Change seems to be the word to describe these next couple of weeks, months or maybe the year for our family. It begins this weekend when my daughter and her family will be moving from our home to their own place. It has been a long time, and it will be very new for all of us. The change will be a relief and difficult at the same time.
I want change for me too. I want a new place to call my own. I want it, not because I am dissatisfied with this house, but because without kids it is much too big for just the two of us. I imagine it will be like a huge cavern with the kids gone. I wonder if there will be echos. Will I wander about the empty rooms wondering why I have no one to blame for the messes?

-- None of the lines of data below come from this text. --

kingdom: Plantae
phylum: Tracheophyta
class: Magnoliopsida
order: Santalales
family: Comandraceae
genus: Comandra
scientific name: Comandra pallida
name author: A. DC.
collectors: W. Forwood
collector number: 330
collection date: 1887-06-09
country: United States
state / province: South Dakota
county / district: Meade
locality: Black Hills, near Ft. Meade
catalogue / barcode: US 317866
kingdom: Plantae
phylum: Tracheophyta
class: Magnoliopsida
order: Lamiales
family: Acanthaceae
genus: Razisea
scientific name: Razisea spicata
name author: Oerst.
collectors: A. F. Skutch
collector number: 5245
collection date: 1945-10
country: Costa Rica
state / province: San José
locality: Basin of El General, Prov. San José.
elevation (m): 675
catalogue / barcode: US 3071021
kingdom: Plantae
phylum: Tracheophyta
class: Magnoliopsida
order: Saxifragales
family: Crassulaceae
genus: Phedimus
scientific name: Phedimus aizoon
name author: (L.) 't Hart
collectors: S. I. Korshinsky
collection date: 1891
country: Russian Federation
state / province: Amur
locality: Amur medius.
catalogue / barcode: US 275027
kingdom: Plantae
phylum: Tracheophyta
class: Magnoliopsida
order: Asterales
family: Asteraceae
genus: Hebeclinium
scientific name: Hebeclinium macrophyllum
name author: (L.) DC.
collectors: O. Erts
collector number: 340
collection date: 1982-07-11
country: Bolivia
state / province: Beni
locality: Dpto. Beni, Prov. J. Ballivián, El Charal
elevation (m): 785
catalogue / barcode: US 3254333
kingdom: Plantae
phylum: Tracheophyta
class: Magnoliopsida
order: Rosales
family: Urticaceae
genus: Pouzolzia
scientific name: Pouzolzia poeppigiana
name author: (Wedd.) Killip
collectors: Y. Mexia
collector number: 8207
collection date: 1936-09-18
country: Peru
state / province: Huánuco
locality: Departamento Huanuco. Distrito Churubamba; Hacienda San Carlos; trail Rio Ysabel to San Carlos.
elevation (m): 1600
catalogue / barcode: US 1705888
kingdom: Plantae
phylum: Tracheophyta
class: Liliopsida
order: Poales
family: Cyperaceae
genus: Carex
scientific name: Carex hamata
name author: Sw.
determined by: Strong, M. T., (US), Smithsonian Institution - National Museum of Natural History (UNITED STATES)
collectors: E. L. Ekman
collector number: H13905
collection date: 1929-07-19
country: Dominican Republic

Change. I do not find change easy. I hunt for smooth transitions and meaningful ways to celebrate the change. It helps to ease my heavy heart at letting go and embracing the new. With this change I think I want yellow roses. Why? I don't know. I watched a documentary Entitled Yellow Roses. It was about young girls finding their sense of identity and worth. I am not sure the yellow roses would be that for me, but maybe. One thing is sure, Yellow roses are my favorites! They cheer me up. Yes, I want yellow roses for myself and maybe to give to my Grandladies as they move to a new home. Maybe yellow roses will cheer them too!
Father, I know You are watching as we step into this new place. You know our hearts. You know our hesitancy to change. If there will be tears I know You will treasure them and weep with us. You will be our comforter, protector and friend. You will make all of this work out for our good. Thank You for being near while we change our lives into new places. We need You now and always!